P(.12|madison) =  0.0006257822277847309
P(.12|hamilton) =  0.0007479431563201197


## Step 4: Generating the emotion counts from the unknown document

Here, we map the emotions (context scores) to the number of times each appears in the unknown text.

In [93]:
def makeEmotionCountMap(contexts):
    emotionCountMap = {}
    for context, emotion in contexts:
        if emotion not in emotionCountMap:
            emotionCountMap[emotion] = 0
        emotionCountMap[emotion] += 1
    return emotionCountMap

unknownDocCount = makeEmotionCountMap(unknownContexts)
print('# unique emotions in unknown.txt:', len(unknownDocCount))
print('# of times .12 appears in unknown.txt:', unknownDocCount[.12])

# unique emotions in unknown.txt: 239
# of times .12 appears in unknown.txt: 3


## Step 5: Using Bayes' Theorem and Computing Log Probabilities

From Bayes' Theorem, we can say:

$$P(writer|unknownDoc) = \frac{P(unknownDoc|writer)P(writer)}{P(unknownDoc)}$$

Since we are working with a ratio of two probabilities, we only worry about the numerator.

We will model the distribution of emotion counts in an unknown document (conditioned on knowing the writer) as a Multinomial RV. We can compute a ratio of the product of probabilities of observing each emotion given each author wrote it.

$$P(unknownDoc|Madison) \propto \prod_{i=1}^{m} (p_{M, i}^{\text{# appearances of emotion i in unknown}})$$

Since we are working with very small probabilities, in order to avoid overflow, we will calculate log probabilities as so:

$logP(unknownDoc|Madison)−logP(unknownDoc|Hamilton)>0 → \text{Madison wrote document}$,

where $P(unknownDoc|Madison) \propto \sum_{i=1}^{m}(\text{(# appearances of emotion i in unknown)}log(p_{M, i}))$

In [92]:
def calcLogProbDoc(emotionProbMap, countMap):
    logprob = 0
    for emotion in countMap:
        c_i = countMap[emotion]
        p_i = getEmotionProb(emotionProbMap, emotion)
        logprob += c_i * math.log(p_i)
    return logprob


logpMadison = calcLogProbDoc(madisonEmotionProb, unknownDocCount)
logpHamilton = calcLogProbDoc(hamiltonEmotionProb, unknownDocCount)
print('log madison: \t\t',logpMadison)
print('log hamilton: \t\t', logpHamilton)
print('log madison/hamilton:\t',logpMadison - logpHamilton)

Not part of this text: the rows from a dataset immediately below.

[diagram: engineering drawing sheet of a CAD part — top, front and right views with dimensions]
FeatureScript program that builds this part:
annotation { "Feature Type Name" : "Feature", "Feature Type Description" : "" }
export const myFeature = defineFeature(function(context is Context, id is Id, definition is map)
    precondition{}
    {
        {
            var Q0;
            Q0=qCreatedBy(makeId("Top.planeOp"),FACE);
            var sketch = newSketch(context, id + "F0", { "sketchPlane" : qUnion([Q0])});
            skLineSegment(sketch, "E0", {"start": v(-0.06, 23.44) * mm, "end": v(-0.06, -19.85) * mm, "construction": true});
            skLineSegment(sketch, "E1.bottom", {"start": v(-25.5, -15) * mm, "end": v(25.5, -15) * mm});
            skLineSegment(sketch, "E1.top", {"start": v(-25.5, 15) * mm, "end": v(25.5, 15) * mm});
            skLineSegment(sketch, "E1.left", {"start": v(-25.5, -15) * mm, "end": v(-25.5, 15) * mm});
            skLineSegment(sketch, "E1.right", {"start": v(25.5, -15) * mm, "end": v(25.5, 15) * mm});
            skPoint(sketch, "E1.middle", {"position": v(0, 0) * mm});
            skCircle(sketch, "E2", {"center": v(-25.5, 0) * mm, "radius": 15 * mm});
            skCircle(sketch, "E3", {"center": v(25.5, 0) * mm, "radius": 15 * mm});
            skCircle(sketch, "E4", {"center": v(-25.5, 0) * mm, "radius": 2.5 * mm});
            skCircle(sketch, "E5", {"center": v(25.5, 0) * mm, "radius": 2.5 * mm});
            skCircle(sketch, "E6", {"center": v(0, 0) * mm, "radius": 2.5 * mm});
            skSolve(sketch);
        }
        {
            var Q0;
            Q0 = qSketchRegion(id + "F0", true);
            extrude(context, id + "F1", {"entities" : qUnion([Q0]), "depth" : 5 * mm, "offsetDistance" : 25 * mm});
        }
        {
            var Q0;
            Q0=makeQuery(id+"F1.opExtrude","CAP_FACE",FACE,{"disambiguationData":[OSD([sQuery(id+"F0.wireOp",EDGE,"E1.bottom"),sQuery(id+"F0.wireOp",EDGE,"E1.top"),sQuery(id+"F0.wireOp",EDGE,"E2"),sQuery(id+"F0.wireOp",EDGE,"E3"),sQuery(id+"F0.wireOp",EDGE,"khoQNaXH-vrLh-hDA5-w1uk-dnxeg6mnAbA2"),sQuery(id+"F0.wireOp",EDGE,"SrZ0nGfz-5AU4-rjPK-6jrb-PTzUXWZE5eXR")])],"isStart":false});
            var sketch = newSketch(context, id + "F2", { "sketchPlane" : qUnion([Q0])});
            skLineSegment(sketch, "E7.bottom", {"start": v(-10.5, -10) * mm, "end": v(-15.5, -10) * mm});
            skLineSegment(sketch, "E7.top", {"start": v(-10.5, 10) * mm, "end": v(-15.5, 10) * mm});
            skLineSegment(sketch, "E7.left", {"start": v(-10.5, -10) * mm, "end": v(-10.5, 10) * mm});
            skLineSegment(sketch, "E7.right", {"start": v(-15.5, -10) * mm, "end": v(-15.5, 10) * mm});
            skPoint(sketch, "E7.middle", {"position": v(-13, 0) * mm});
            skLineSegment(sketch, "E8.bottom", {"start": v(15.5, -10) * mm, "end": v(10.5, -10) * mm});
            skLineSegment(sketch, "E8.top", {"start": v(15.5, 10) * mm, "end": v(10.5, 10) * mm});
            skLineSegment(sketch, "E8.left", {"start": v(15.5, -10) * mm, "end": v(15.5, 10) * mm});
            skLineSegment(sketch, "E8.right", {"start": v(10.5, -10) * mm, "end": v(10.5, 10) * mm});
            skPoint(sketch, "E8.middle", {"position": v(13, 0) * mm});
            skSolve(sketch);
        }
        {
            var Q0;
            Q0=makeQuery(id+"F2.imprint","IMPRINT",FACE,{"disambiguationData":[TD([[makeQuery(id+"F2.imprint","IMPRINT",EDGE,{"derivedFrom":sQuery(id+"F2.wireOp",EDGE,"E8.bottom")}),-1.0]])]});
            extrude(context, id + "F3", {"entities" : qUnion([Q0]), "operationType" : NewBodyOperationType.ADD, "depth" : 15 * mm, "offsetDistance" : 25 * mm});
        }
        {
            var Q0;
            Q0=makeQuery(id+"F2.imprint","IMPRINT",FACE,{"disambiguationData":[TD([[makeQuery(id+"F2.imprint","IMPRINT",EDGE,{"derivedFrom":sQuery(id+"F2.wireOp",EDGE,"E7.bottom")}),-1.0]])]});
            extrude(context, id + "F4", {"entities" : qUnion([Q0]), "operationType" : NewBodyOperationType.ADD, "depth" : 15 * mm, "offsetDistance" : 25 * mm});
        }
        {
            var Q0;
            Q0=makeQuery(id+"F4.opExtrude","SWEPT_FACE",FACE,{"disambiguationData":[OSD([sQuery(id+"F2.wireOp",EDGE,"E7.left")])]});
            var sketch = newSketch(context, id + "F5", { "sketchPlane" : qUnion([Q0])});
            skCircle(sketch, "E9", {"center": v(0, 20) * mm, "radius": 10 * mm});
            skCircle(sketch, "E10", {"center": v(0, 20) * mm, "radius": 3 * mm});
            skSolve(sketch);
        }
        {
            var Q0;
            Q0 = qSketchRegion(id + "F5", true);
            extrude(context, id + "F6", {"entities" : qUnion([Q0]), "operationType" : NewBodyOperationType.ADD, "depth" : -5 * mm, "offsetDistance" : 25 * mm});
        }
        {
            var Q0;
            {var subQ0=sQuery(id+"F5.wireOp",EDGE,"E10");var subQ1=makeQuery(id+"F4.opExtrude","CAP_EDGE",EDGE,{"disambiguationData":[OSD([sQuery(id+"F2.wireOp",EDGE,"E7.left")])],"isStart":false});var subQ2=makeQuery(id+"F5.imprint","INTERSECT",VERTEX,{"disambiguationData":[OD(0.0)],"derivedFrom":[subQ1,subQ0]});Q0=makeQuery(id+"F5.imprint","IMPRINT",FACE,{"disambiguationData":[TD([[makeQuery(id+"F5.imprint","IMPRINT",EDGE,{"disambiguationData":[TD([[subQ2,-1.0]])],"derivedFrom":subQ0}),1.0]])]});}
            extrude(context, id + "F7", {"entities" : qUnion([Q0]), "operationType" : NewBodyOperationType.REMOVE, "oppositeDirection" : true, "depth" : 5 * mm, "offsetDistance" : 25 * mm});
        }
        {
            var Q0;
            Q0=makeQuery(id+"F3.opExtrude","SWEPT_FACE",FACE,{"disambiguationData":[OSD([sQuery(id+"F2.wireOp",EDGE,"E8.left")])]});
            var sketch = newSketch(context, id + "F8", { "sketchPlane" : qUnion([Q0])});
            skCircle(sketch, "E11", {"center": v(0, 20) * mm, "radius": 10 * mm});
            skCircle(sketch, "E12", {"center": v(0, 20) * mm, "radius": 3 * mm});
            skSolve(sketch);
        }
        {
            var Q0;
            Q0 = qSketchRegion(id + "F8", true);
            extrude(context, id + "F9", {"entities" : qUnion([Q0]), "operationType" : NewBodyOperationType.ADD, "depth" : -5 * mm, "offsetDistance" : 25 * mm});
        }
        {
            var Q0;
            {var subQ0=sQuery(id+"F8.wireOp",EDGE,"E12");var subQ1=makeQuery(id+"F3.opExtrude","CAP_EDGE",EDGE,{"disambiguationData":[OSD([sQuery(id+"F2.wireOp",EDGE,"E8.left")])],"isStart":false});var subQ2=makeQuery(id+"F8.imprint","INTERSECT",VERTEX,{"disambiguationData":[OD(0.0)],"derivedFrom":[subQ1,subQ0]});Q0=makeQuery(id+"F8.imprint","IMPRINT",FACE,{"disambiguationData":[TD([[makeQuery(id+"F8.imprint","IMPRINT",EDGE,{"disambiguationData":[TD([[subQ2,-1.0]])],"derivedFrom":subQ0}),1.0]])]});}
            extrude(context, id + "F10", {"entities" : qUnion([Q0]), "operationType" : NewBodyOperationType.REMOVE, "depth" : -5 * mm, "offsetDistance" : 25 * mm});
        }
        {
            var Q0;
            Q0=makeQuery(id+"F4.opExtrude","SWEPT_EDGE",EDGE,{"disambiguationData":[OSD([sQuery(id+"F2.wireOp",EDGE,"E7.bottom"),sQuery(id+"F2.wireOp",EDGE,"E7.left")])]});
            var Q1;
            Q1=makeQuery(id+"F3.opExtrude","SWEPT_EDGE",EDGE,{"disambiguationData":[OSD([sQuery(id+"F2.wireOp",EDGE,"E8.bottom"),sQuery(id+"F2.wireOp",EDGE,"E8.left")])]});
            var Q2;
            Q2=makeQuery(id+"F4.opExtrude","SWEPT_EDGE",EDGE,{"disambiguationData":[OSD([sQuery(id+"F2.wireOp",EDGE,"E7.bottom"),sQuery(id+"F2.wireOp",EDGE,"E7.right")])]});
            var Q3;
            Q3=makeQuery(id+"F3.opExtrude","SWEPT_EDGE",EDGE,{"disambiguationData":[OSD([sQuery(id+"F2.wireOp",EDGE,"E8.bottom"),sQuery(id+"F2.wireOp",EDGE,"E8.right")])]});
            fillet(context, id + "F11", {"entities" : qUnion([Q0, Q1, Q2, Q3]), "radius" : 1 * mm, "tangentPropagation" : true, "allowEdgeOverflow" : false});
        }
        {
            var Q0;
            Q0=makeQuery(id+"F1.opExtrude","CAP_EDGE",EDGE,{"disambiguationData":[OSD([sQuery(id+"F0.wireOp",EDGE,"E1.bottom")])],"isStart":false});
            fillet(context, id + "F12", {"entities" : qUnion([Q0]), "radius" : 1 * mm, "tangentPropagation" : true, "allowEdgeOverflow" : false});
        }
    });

log madison: 		 -5960.401251604811
log hamilton: 		 -6171.8374006506065
log madison/hamilton:	 211.4361490457959


## Future Research
There are many areas in which this research can be further explored. First, we could consider more than the positivity/negativity of contexts. To do so, each context score could store a range of emotions, and the score would be considered "the same" if the individual emotions are within some range of each other. Second, we could weight the different contexts, since some contexts seem to be more critical than others. For example, we could give more emphasis on the emotions of 2-grams compared to 1-grams, as 2-grams generally hold more meaning. These are just a few suggestions, but there are many other areas of research/applications that can be explored.